Cette difficulté que rencontrent les services d'enquête tiendrait-elle à ce que la hiérarchie souhaite éviter le dépôt de ces plaintes, qui aggrave les chiffres de la délinquance ?
Afin de mobiliser davantage nos forces de l'ordre sur cet aspect de la délinquance, de faciliter la parole des victimes et de développer des politiques publiques adéquates, le Gouvernement peut-il, madame la ministre, s'engager à réformer l'état 4001, qui recense l'activité des services de police et de gendarmerie et sert d'indicateur de la délinquance ?
D'une part, il conviendrait de créer une ligne spécifique propre aux procédures pour violences au sein du couple. Pour l'heure, une telle ligne n'existe toujours pas, alors que la thématique en question est censée être une priorité nationale depuis des années.
D'autre part, il faudrait classer cette ligne parmi celles pour lesquelles une hausse des faits constatés est considérée comme un fait positif.

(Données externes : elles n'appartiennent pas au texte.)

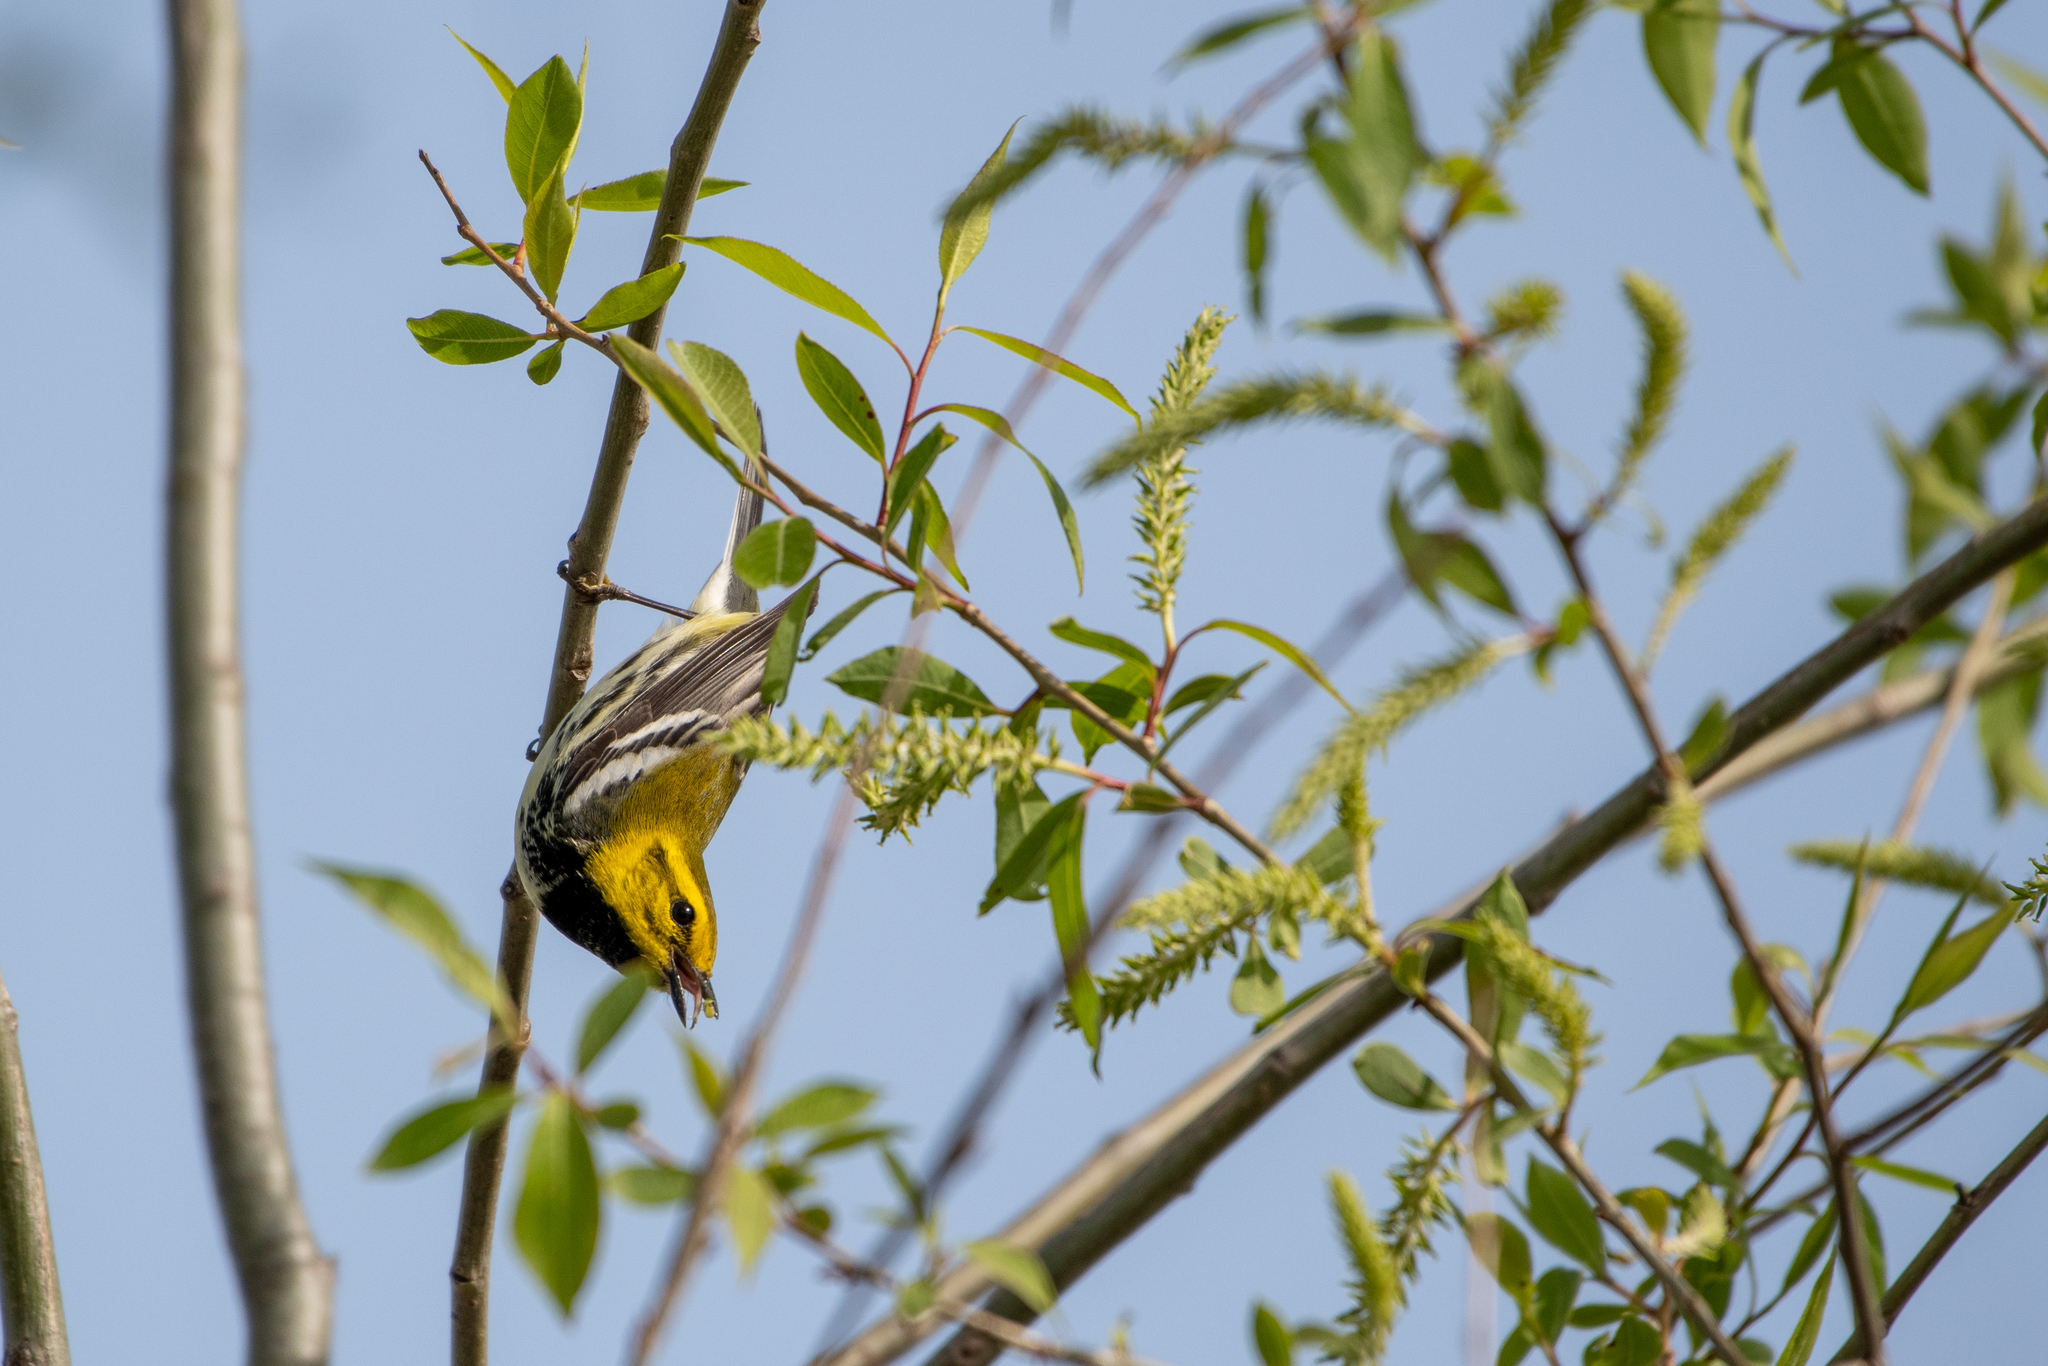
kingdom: Animalia
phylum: Chordata
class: Aves
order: Passeriformes
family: Parulidae
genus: Setophaga
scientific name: Setophaga virens
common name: Black-throated green warbler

Une telle hausse ne signifierait évidemment pas une augmentation des faits de violence, mais une réduction de la « zone grise » des faits réels n'ayant fait l'objet d'aucune plainte.
M. le président. Votre question, s'il vous plaît !
Mme Catherine Conconne. Une hausse des faits d'usage de stupéfiants recensés est considérée comme un indicateur de la performance des services : ne pourrait-il en être de même pour les violences au sein du couple ? Un tel changement ne pourrait avoir que des vertus. Aussi j'attends une réponse positive de votre part !
(Applaudissements sur les travées du groupe socialiste et républicain et du groupe communiste républicain citoyen et écologiste. – M. Ronan Dantec applaudit également.)
Mme Jacqueline Gourault, ministre auprès du ministre d'État, ministre de l'intérieur. Madame la sénatrice, vous venez de rappeler un événement dramatique survenu ce week-end en Martinique. Naturellement, la lutte contre les violences faites aux femmes sur l'ensemble de notre territoire est une priorité absolue du Gouvernement.
Vous avez rappelé à juste titre que l'amélioration des connaissances est un enjeu très important pour ce qui concerne les violences faites aux femmes. C'est la raison pour laquelle le Gouvernement a engagé, dans les départements d'outre-mer, une grande enquête, intitulée violences et rapports de genre, ou VIRAGE DOM, consacrée à ces violences. Au total, 10 000 personnes, femmes et hommes, sont interrogées. Les premiers résultats sont attendus pour la fin de l'année 2018. Je tenais à apporter ces précisions, car une fine connaissance de cette problématique est nécessaire.
Par ailleurs, dans son discours du 25 novembre dernier, le Président de la République a rappelé que les politiques publiques menées dans ce domaine devaient être adaptées aux besoins des victimes, afin que l'on puisse apporter les réponses les plus efficaces possible.
C'est pourquoi nous réfléchissons aujourd'hui à l'opportunité de créer un observatoire de l'égalité en Martinique. Cette mesure a d'ailleurs été préconisée par le Conseil économique social et environnemental dans un rapport récent.
Bien sûr, de nombreux partenaires associatifs agissent également. Le ministère de la justice a mis en place l'opération « Téléphone grave danger ». Ce dispositif est également déployé en Martinique.
La présence d'équipes territoriales des droits des femmes dans chacun des territoires est également une nécessité.
M. le président. Il faut conclure, madame la ministre.
Mme Jacqueline Gourault, ministre. Enfin, madame la sénatrice, je vous invite à relayer cette parole sur les violences faites aux femmes dans le cadre des ateliers du tour de France de l'égalité et des Assises de l'outre-mer. Vous pouvez compter sur le Gouvernement pour faire tout ce qui est en son pouvoir dans tous les territoires, y compris, bien entendu, les territoires ultramarins, dont la Martinique. (Applaudissements sur des travées du groupe La République En Marche.)